Novel, Equimolar, Multiphase CoCuNiTiV High-Entropy Alloy: Phase Component, Microstructure, and Compressive Properties

Abstract

The phase component, microstructure, and compressive properties of a novel 3d transition metal high entropy alloy, CoCuNiTiV, derived from Fe replaced by V in CoCuNiTiFe alloy, were evaluated in as-cast and annealed conditions. The experiments showed that the as-cast alloy possessed a typical BCC + FCC dual-phases, which distinctly varied from the single FCC phase of an adjacent CoCuNiTiFe alloy. The BCC phase takes up the majority acting as the matrix, in which Cu was depleted, and the other elements (i.e., Co, Ni, Ti, and V) were distributed homogenously.

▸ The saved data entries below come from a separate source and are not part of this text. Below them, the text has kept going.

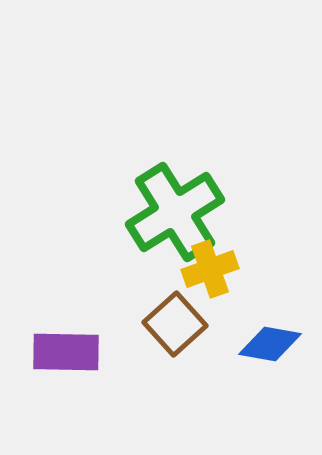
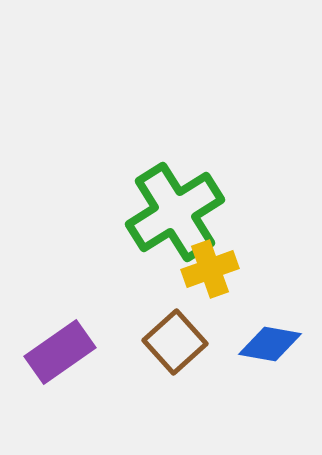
brown square: moved 18 px down
purple rectangle: moved 6 px left; rotated 36 degrees counterclockwise
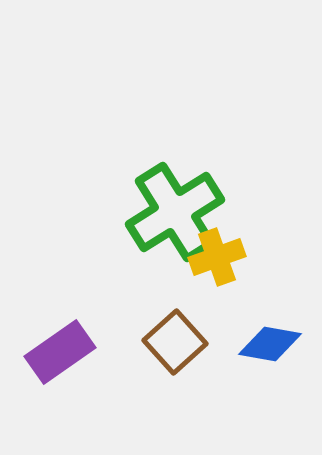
yellow cross: moved 7 px right, 12 px up
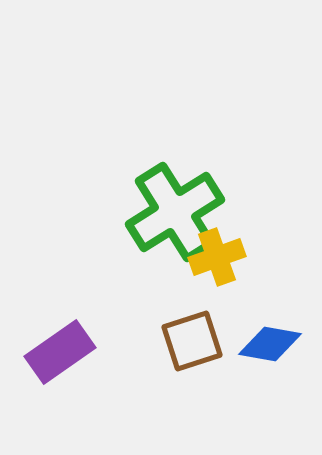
brown square: moved 17 px right, 1 px up; rotated 24 degrees clockwise
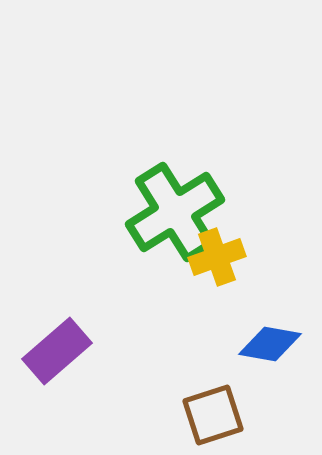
brown square: moved 21 px right, 74 px down
purple rectangle: moved 3 px left, 1 px up; rotated 6 degrees counterclockwise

Meanwhile, the FCC phase was Cu-rich, and sandwiched in the interval space between the BCC phases forming a net-like framework. After annealing, the matrix bifurcated into two parts: (i) one that remained as the primary BCC phase and (ii) another that decomposed into a Co2Ti-type laves phase and a new BCC phase. Meanwhile, the Cu-rich net-like framework is deteriorated forming a series of evenly distributed particles. The yield strength and the fracture strength of the as-cast and annealed alloy are highly similar— about 1674 and 2400 MPa, respectively. The hardness of the annealed alloy (572.9 ± 10.6 HV) was slightly higher than that of the as-cast alloy (530.3 ± 12.2 HV).